能否把列表里从含有“right knee: (675, 430, 9)”的那一行起、一直到含有“right elbow: (731, 238, 14)”的那一行为止（首尾两行都包括）的各行改写成两列 CSV？每条占一行，列名用“关键点”和“坐标值”，两项各放在一个带引号的字段里，换行一律换成空格。

------ 所给数据 ------

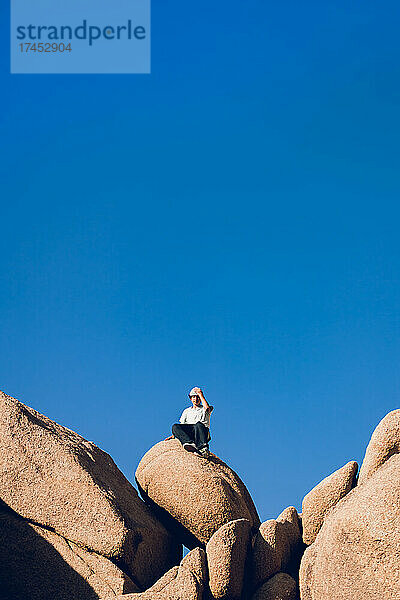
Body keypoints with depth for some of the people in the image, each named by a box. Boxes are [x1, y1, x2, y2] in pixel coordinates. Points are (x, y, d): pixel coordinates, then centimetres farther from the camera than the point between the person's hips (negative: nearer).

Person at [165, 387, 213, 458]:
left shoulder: (203, 409, 21)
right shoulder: (187, 411, 33)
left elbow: (207, 408, -5)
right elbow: (181, 424, 24)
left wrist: (201, 395, 6)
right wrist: (173, 435, 7)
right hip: (189, 432, 3)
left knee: (198, 424, -39)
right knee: (175, 427, -25)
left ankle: (203, 449, -60)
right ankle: (190, 443, -51)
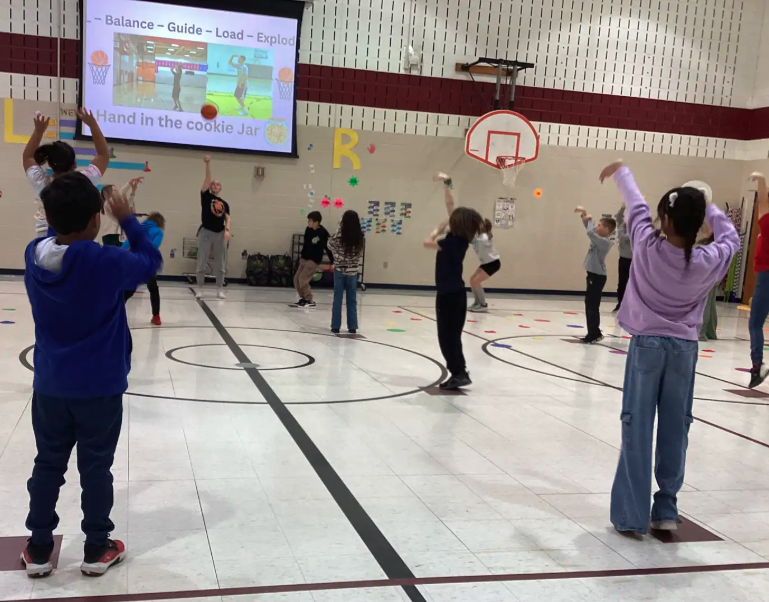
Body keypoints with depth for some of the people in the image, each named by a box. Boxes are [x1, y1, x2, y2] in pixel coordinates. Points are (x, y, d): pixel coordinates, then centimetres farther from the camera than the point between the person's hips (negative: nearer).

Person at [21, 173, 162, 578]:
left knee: (48, 465, 16)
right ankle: (97, 550, 22)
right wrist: (127, 220, 1)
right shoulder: (106, 262, -21)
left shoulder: (33, 255, -6)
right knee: (95, 468, 9)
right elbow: (151, 261, -4)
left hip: (50, 386, 4)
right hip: (100, 388, -4)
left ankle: (38, 550, 25)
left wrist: (64, 215, 8)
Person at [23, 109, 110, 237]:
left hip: (46, 238, 3)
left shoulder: (41, 183, -3)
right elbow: (104, 155, 4)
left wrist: (39, 131, 16)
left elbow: (27, 157, 19)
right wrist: (93, 124, 5)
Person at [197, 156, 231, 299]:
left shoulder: (224, 203, 12)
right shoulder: (206, 196, 5)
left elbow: (227, 218, 4)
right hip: (206, 232, -3)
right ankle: (200, 289, 7)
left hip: (220, 233, 3)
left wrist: (227, 230, -13)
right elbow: (207, 178, -7)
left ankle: (220, 289, 12)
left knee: (220, 264, 6)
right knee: (201, 262, -1)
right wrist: (208, 164, -17)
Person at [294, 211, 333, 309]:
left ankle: (310, 301, -3)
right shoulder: (308, 229, 2)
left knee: (303, 279, -14)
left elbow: (328, 248, -14)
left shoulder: (323, 233, -18)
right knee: (296, 279, 5)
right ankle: (303, 298, 20)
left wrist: (332, 263, -12)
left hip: (314, 260, -8)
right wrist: (302, 255, 20)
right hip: (304, 258, 8)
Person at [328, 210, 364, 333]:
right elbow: (360, 255, 4)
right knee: (352, 300, 10)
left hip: (339, 270, -2)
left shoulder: (339, 235, -14)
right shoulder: (361, 237, -6)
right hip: (353, 271, 2)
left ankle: (336, 326, 9)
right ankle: (352, 327, 13)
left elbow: (330, 245, 4)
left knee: (337, 299, 6)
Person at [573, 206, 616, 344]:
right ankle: (594, 333, 21)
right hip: (593, 274, 10)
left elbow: (590, 233, -31)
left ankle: (594, 333, 1)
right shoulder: (598, 238, 7)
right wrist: (584, 214, 0)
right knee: (590, 304, 14)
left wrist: (589, 220, -14)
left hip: (598, 276, -10)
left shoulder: (605, 242, -20)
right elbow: (590, 230, 15)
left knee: (592, 305, -5)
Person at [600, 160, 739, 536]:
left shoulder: (647, 247, -13)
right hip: (684, 349, 2)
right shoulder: (709, 261, -8)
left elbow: (637, 206, 5)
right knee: (675, 430, 9)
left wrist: (620, 172, 21)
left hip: (647, 344, -2)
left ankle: (632, 515, 5)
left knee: (638, 430, 2)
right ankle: (666, 511, 16)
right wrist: (708, 208, 21)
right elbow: (731, 238, 14)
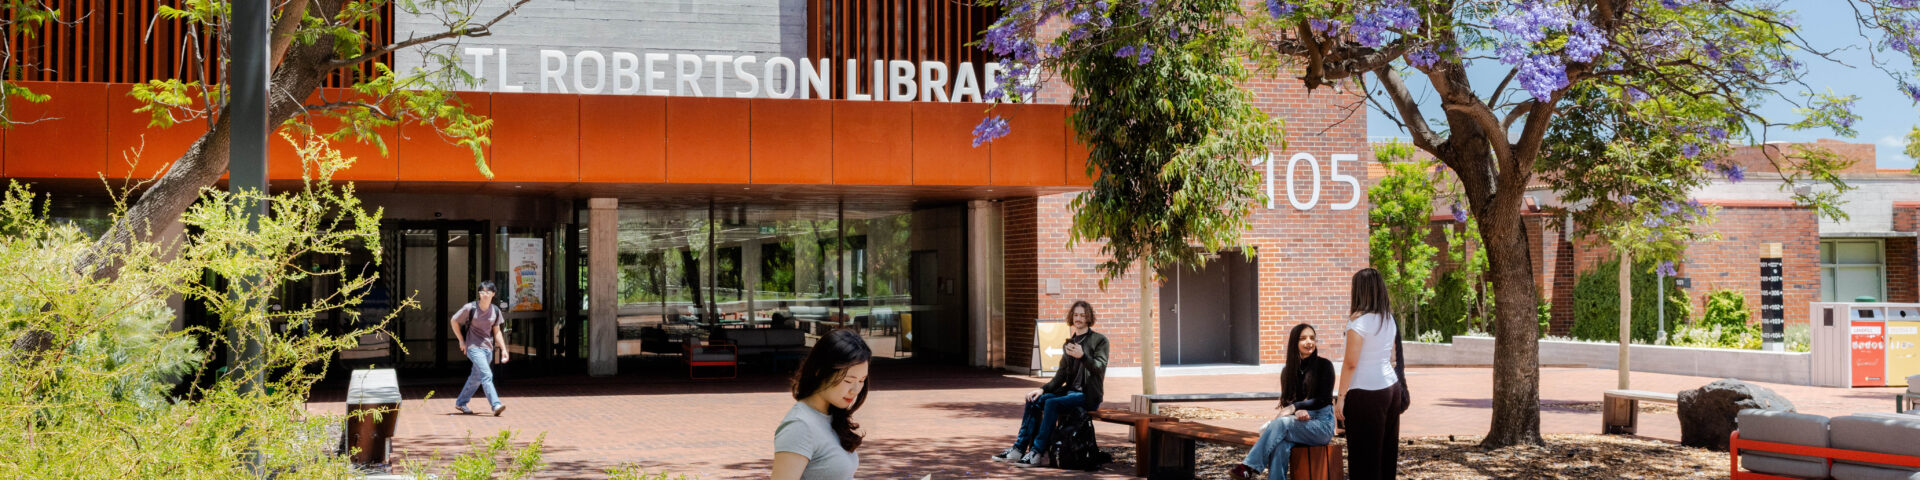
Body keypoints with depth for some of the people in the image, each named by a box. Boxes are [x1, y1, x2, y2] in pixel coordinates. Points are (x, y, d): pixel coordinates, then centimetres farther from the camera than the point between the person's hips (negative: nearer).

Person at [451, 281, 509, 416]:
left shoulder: (495, 311, 5)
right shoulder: (470, 308, -9)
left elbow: (497, 332, 14)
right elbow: (454, 321, 4)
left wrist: (504, 349, 7)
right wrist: (461, 341, 4)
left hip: (488, 348, 6)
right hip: (474, 347, -6)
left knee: (476, 378, 13)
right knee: (487, 375, -19)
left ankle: (460, 403, 29)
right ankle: (496, 405, -27)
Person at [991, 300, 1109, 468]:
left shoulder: (1100, 340, -2)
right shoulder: (1069, 344, 17)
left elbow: (1100, 368, -14)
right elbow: (1061, 375, 15)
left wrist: (1082, 356, -31)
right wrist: (1043, 389, -1)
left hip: (1088, 395, -7)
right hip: (1070, 390, 7)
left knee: (1052, 403, -29)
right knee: (1034, 400, -11)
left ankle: (1037, 453, -28)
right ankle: (1019, 448, -11)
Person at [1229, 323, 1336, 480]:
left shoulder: (1324, 365, -1)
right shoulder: (1288, 371, 13)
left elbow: (1325, 399, -7)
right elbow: (1286, 402, 9)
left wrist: (1295, 407, -15)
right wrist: (1298, 412, -14)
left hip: (1322, 425, -3)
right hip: (1298, 423, 3)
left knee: (1279, 423, -32)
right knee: (1280, 446, -33)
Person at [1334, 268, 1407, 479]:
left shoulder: (1359, 320, -13)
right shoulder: (1389, 319, 9)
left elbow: (1350, 363, -16)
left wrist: (1341, 397, -11)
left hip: (1366, 391, -7)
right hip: (1391, 387, 7)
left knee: (1364, 456, -2)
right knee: (1387, 449, 13)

------

- _参考答案_
关键点,坐标值
"right knee:","(675, 430, 9)"
"left wrist:","(620, 172, 21)"
"left hip:","(647, 344, -2)"
"left ankle:","(632, 515, 5)"
"left knee:","(638, 430, 2)"
"right ankle:","(666, 511, 16)"
"right wrist:","(708, 208, 21)"
"right elbow:","(731, 238, 14)"